Image 1 - There are multiple cells that make up the intestinal lining. The main absorptive cell is enterocytes, and other cells are involved in everything from antimicrobial peptide production, mucus formation, and hormone regulation.
Main Cells of Concern
The following three cells are felt most likely to provide the potential of location for viral remants related to SARS-CoV-2 and drivers for persistent immune responses in Long Covid. Please note that these impressions come for the articles authors, but is not absolute confirmation that other cells too in the digestive system could play a role in viremia:
Enterochromaffin cells are neuroendocrine cells within the intestinal lining that secrete gut peptides which influence the intestines directly, as well as distant organs (e.g., brain). They comprise less than 1% of intestinal cells, but their control on gut inflammation and motility is important.
Tuft cells produce biogenic amines and peptides such as serotonin. They have the ability to sense the local environment within the digestive system. They are likely a target for ongoing infection and subsequent viremia and are known to evade immune clearance once compromised by virus.
Cup cells, like tuft cells, contain unique G-proteins receptors. A cup cell G-protein called vimentin is reported to be a co-receptor facilitating SARS-CoV-2 cell entry.

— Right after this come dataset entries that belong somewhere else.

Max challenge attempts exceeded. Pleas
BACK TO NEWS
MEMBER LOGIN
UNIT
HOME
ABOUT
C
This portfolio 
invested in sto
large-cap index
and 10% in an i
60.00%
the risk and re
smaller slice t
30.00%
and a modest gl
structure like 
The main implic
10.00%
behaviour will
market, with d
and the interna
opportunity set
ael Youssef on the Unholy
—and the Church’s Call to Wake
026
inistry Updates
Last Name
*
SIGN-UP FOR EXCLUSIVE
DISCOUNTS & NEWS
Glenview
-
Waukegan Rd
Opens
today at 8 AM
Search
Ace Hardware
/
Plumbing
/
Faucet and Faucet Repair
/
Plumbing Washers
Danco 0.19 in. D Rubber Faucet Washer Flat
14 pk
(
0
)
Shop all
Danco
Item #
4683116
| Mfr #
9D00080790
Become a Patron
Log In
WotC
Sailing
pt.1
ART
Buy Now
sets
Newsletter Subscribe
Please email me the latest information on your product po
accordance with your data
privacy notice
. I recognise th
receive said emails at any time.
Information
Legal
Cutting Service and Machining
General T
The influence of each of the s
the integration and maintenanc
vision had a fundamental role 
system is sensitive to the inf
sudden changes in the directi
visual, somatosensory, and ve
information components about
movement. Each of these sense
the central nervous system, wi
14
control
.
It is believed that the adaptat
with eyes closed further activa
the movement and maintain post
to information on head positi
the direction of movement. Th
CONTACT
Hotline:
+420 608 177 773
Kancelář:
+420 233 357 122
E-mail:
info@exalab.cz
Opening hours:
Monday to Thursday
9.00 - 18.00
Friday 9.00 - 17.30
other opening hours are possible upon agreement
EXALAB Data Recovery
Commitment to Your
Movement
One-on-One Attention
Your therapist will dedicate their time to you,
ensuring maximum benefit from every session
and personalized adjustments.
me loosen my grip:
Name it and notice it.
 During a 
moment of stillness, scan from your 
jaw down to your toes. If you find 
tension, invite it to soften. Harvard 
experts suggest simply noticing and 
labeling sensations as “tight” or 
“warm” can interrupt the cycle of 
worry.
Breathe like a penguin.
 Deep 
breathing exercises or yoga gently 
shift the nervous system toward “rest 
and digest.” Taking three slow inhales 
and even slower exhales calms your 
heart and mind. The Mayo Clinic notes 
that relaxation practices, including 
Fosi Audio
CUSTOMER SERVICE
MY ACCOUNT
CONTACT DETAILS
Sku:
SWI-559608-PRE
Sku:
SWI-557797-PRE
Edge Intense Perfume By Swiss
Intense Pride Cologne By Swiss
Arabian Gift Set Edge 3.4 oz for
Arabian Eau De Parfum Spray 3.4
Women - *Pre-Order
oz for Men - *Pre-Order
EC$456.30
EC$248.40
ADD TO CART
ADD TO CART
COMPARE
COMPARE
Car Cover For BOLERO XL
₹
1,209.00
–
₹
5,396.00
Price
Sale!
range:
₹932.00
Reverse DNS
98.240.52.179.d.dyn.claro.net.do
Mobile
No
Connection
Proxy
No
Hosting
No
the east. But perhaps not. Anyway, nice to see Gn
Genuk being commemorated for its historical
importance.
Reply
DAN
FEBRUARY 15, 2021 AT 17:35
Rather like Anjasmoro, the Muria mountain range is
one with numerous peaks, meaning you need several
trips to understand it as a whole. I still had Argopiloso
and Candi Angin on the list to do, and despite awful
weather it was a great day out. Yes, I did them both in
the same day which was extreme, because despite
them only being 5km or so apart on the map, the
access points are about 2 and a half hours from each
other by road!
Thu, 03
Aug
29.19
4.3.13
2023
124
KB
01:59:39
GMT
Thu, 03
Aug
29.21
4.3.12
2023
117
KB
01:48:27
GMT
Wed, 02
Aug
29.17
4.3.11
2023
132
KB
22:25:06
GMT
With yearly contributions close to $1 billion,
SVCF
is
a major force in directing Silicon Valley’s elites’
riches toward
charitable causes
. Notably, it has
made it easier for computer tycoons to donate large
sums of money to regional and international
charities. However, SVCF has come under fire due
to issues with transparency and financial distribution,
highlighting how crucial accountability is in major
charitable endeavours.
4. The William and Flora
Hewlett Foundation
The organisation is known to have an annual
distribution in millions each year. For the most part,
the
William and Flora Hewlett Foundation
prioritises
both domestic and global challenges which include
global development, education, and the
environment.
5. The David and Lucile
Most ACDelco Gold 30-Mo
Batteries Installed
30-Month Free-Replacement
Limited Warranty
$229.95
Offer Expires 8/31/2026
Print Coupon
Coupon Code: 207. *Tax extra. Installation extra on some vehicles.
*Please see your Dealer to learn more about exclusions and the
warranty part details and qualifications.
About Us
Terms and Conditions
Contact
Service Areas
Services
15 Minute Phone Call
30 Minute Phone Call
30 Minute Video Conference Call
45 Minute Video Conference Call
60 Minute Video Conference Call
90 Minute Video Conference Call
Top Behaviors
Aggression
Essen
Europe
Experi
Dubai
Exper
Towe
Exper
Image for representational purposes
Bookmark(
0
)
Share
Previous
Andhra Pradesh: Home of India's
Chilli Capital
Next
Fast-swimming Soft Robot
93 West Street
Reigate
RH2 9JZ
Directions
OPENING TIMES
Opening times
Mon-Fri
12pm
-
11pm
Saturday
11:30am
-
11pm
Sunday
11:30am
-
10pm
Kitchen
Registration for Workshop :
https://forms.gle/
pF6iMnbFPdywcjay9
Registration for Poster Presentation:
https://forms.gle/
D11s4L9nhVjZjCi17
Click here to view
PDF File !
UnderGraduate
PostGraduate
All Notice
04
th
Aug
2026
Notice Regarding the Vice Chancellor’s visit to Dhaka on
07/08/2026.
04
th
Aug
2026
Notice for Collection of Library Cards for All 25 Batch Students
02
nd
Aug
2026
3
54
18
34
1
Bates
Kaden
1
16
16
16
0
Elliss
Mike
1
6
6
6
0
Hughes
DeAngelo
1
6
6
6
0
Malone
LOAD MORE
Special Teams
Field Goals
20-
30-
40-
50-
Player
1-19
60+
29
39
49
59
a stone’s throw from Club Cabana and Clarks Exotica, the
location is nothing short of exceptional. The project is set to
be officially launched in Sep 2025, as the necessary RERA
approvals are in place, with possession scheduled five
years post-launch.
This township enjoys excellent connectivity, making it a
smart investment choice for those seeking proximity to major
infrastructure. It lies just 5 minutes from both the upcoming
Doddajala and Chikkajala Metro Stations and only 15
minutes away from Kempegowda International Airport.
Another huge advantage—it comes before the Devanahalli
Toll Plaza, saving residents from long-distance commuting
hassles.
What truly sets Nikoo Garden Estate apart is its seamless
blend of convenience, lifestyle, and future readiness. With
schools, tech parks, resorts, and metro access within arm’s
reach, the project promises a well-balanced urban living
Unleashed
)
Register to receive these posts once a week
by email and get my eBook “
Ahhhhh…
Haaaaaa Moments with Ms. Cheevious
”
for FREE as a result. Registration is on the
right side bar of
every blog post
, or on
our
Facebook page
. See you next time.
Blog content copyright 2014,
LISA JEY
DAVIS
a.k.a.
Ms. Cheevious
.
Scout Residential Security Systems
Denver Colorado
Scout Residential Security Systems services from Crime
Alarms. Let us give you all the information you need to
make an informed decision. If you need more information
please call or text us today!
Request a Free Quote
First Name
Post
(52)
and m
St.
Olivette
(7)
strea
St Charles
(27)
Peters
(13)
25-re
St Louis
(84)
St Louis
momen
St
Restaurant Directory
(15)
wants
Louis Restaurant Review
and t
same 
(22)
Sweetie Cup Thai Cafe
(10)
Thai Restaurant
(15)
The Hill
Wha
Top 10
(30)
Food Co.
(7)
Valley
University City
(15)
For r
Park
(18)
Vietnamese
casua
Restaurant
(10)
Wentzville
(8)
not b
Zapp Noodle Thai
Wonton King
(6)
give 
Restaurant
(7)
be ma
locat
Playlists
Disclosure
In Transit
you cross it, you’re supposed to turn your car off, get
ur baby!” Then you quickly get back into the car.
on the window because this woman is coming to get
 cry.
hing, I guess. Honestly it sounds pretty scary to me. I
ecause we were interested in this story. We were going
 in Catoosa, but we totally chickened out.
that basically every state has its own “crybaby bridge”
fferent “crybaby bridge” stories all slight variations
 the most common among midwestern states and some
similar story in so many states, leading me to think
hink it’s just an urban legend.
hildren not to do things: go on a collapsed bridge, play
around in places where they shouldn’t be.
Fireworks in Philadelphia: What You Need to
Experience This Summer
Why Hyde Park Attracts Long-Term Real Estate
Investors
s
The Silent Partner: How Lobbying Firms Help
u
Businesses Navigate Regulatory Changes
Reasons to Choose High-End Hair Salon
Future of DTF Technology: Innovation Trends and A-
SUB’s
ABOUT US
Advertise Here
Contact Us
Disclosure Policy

The concern regarding G-protein receptors beyond cup cell vimentin from is that some Long Covid symptoms are associated with auto-antibodies directed against these receptors. For example, some taste and smell responses are mediated by G-protein receptor activation.
Additional Information
Smell and taste abnormalities of tuft cells are likely the main driver for some Long Covid sensory symptoms.
Cup cell involvement, with its G-protein receptor as a target for autoantibodies, could lead to low cortisol seen in Long Covid, and associated fatigue. This G-protein involvement could also interrupt normal cortisol feedback activity within the pituitary. The pituitary has regulatory control over the adrenal cortex for cortisol production.
The infecion of enterochromaffin cells might cause postural orthostatic tachycardia syndrome (POTS), along with depression.
Prolonged fecal shedding or viral RNA has been documented up to 200+ days post infection and points to the intestines as the source of ongoing viremia.
The gut-brain axis is important to recognized too. Immune cell activity within the digestive system such as macrophages, monocytes, and mast cells can be related to systemic activity too, including the brain and nervous system. Various areas in the brain can be cellular targets for infection.
There are reports of other cells in the body serving as reservoirs for replicating virus, including the thalamus, hypothalamus and neurons. Dysfunction of these brain centers and neurons in general have huge implications for neurocognitive disorders, neurodegeneration, and other other brain problems such as brain fog and memory.